A questo punto si può passare ad analizzari i vari passaggi che portano all' esecuzione del nostro eseguibile come thread interno di un altro processo. Anzitutto devo ottenere un handle al processo destinazione e questo lo posso fare tramite una chiamata alla funzione OpenProcess

var hProcess: THandle; begin hProcess := OpenProcess(PROCESS_ALL_ACCESS, False, PID); end.

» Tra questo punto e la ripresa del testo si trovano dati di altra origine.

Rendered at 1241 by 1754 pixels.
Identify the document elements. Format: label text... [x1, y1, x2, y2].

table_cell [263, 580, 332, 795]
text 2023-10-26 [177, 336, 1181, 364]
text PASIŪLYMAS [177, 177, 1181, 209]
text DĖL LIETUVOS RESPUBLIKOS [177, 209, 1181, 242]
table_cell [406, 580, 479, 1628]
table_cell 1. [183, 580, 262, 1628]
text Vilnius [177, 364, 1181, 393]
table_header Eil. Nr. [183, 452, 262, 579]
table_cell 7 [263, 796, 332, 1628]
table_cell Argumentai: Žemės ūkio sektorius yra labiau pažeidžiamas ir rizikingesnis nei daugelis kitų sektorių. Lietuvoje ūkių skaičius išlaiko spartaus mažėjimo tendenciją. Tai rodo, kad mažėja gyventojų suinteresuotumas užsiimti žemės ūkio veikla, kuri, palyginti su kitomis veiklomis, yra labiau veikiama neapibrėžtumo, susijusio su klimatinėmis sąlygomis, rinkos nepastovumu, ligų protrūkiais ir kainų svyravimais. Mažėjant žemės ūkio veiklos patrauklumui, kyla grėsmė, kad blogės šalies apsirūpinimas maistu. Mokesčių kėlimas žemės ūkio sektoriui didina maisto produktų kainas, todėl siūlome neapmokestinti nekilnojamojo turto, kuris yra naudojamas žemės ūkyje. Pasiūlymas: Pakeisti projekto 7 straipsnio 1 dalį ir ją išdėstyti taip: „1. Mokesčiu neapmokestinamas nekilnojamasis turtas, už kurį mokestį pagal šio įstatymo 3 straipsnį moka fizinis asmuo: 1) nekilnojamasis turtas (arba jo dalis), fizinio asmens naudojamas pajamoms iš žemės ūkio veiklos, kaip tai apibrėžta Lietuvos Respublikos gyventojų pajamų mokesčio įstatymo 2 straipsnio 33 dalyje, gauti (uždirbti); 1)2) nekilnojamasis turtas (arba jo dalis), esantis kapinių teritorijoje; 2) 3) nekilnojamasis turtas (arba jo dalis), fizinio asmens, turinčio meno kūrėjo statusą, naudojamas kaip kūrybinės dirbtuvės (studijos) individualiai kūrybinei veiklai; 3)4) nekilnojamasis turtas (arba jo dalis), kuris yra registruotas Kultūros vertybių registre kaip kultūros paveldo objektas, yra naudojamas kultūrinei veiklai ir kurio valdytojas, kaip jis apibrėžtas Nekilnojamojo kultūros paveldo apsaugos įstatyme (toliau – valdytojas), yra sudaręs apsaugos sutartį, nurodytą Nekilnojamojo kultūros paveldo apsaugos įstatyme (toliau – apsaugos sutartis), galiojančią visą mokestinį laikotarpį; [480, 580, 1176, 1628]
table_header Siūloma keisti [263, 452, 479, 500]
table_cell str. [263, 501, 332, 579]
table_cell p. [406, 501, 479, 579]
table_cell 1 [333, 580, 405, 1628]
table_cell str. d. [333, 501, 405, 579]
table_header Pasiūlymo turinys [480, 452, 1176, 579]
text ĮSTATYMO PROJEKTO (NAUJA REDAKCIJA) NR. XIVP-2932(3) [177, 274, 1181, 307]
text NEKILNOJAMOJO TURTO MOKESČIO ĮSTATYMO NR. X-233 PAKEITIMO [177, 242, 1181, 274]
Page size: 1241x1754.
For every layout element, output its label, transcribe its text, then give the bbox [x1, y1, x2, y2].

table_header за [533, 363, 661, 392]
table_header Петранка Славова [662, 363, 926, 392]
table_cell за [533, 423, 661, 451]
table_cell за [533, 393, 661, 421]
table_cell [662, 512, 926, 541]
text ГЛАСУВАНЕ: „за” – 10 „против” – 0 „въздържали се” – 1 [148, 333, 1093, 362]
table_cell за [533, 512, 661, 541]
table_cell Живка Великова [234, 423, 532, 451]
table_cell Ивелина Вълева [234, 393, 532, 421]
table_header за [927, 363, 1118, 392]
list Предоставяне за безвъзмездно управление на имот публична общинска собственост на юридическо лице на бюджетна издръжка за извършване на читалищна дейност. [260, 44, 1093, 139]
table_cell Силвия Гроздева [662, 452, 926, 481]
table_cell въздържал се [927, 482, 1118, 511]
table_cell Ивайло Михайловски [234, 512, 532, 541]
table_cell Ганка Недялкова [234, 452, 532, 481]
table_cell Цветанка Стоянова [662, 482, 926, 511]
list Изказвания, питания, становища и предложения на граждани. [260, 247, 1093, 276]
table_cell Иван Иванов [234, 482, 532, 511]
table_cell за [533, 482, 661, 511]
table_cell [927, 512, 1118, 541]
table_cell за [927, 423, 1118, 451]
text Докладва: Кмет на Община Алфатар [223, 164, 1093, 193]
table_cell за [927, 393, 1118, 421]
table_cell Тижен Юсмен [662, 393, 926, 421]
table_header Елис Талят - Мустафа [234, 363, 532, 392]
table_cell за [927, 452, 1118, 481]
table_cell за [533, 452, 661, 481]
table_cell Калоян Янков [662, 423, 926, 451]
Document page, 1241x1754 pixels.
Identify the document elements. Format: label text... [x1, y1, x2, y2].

dove PID è il PID del processo destinazione. A questo punto è bene creare una procedura che restituisca il PID di un processo dato il nome del processo

function PidProcesso(NomeProcesso: string): LongWord; var pe: TProcessEntry32; hSnap: THandle; begin hSnap := CreateToolhelp32Snapshot(TH32CS_SNAPPROCESS, 0); pe.dwSize := sizeof(TProcessEntry32); //Prelevo informazioni sul primo processo nello snapshot di sistema Process32First(hSnap, pe); repeat //loop sui processi Result := pe.th32ProcessID; if (pe.szExeFile = NomeProcesso) then begin break; end; until (not (Process32Next(hSnap, pe)) ) ; CloseHandle(hSnap); end;

Una volta ottenuto un handle al processo destinazione, si può procedere a copiare l' immagine del nostro eseguibile (punto di partenza Module, dimensione SizeOfImage) nello spazio di memoria del processo destinazione: realizziamo il tutto con la seguente procedura:

procedure CopiaImmagine(hProcess: THandle; Module: Pointer; SizeOfImage: DWORD); var pMem: Pointer; NumBytes, dwOldProt, i: longword; mbi: TMemoryBasicInformation; ptr: Pointer; begin VirtualFreeEx(hProcess, Module, 0, MEM_RELEASE); pMem := VirtualAllocEx(hProcess, Module, SizeOfImage, MEM_COMMIT or MEM_RESERVE, PAGE_EXECUTE_READWRITE); VirtualQueryEx(hProcess, pMem, mbi ,sizeof(TMemoryBasicInformation)); while((mbi.Protect <> PAGE_NOACCESS) and (mbi.RegionSize <> 0)) do begin if (mbi.Protect <> PAGE_GUARD) then begin i := 0; while (i < mbi.RegionSize) do begin ptr := Pointer(integer(pMem) + i); VirtualProtectEx(hProcess, ptr, $1000, PAGE_EXECUTE_READWRITE, dwOldProt); WriteProcessMemory(hProcess, ptr, ptr, $1000, NumBytes); i := i + $1000; end; end; pMem := Pointer(integer(pMem) + mbi.RegionSize); VirtualQueryEx(hProcess, pMem, mbi, sizeof(TMemoryBasicInformation)); end; end;

A questo punto posso chiamare la funzione CreateRemoteThread che consente la creazione di un thread nel processo destinazione:

CreateRemoteThread(hProcess, nil, 0, @Main, Module, 0, TID);

Main è il nome della procedura che deve essere eseguita dal thread creato nel processo destinazione: essa rappresenta ciò che deve fare il nostro eseguibile. Per rendere l' idea che effettivamente il nostro codice (implementazione della procedura Main in questo caso) viene eseguito nel contesto del processo destinazione, si può chiamare la funzione GetCommandLine e verificare che restituisce la linea di comando con cui è stato lanciato il processo destinazione. Quindi

function Main(dwEntryPoint: Pointer): longword; stdcall; var str: pChar; begin LoadLibrary('kernel32.dll'); LoadLibrary('user32.dll'); str := GetCommandLine; MessageBox(0, 'Ciao: ora sono un thread interno del processo che hai scelto tu', 'Ciaooo', 0); MessageBox(0, 'Per dimostrartelo ti restituisco la linea di comando', 'Ciaooo', 0); MessageBox(0, str, 'Ciaooo', 0); Result := 0; end;

Si noti che abbiamo dovuto chiamare LoadLibrary per assicurarci il caricamento delle dll in cui sono implementate le funzioni che andiamo a chiamare nella function Main (in questo caso GetCommandLine e MessageBox). Si noti anche (molto importante) che la procedura Main può avere solo un parametro.

Dopo la chiamata a CreateRemoteThread andremo ad inserire una chiamata a CloseHandle(hProcess) che chiude l' handle al processo destinazione (ottenuto in precedenza con OpenProcess).